Private Billy Everette is a marine, a soldier fighting in Vietnam. Vo Binh Dai is also a soldier, fighting for the people's army of Vietnam. These two young men have never met. They're not aware of each other's existence. And yet, in a war-torn country, in a battle that no sane mind can comprehend, their destinies are on a collision course. As the madness of war takes hold of both men, Everette is haunted by the ghosts of the soldiers that came before him and Vo Binh Dai sees himself as a mystic warrior on an enlightened quest. But neither man can truly face the reality of his situation until it is too late...

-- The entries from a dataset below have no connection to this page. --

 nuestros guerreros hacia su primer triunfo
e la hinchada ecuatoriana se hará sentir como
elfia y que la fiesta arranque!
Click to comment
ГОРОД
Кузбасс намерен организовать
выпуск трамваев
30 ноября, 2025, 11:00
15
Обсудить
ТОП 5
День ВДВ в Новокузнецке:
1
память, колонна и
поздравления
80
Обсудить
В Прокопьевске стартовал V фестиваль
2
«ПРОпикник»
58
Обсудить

I wonder how many people will be put off from purchasing this graphic novel by the quote from Variety on the front cover. "...worth reading to the end." Hmm, not really the most inspired endorsement I've ever read. It almost sounds as though it's taken from a poor review that doesn't think much of the book, but urges you to wade through the rubbish to get to a half decent conclusion.

The Other Side is set during the height of the Vietnam war and follows two young men, from opposite sides of the Earth, who must drag themselves through Hell - for the opportunity to kill one another. When nineteen-year-old Alabama farm boy Bill Everette is drafted into the Marine Corps in 1967, his only goal is to get through his tour in one piece. Meanwhile, Vo Binh Dai, a nineteen-year-old farmer, enlists in the People's Army of Vietnam, intent on dying bravely for his country. Both men are haunted by their missions - Everette sees visions of dead soldiers, and Dai sees real death throughout his long march...

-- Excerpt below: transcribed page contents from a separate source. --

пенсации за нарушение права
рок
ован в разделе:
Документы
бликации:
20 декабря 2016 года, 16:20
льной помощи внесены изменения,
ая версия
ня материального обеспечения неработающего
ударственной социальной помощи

"Oh, Great!" I hear you cry. "Yet another Vietnam war story." What's interesting about The Other Side is that it's not really about the Vietnam war - it could just as easily be set in the the current Iraq war, World War II, or any battle for that matter. What's paramount here is the very personal experiences of two very similar young souls who, are experiencing a war from a totally different perspective.

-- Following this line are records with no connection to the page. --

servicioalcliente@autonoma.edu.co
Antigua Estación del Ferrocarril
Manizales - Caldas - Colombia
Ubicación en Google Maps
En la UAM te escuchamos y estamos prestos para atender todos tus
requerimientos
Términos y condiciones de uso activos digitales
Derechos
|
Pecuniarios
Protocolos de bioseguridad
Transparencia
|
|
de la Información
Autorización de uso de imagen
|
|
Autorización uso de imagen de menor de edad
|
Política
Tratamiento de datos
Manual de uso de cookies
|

In truth this collection is an interesting, mature tale that explores some of the horrors of fighting for your cause (or someone else's). Showing both sides of the war (although ultimately the American side punches through as the most important - with Vo Binh Dai's fight seem to be born out of an rather naive belief of how the world is run, while Everette is seen as a useless man not really sure what he's doing in a foreign land - fighting for a people who don't really want him there. Vo Binh Dai seems to be happy to die for his beliefs, while Everette just want to go back home.

There is also an interesting Vietnam Diary by artist Cameron Stewart as well as a few pages of rough sketches and some text on the main inspiration for the story. At the end of the day this is an entertaining read that brings home the futility of war.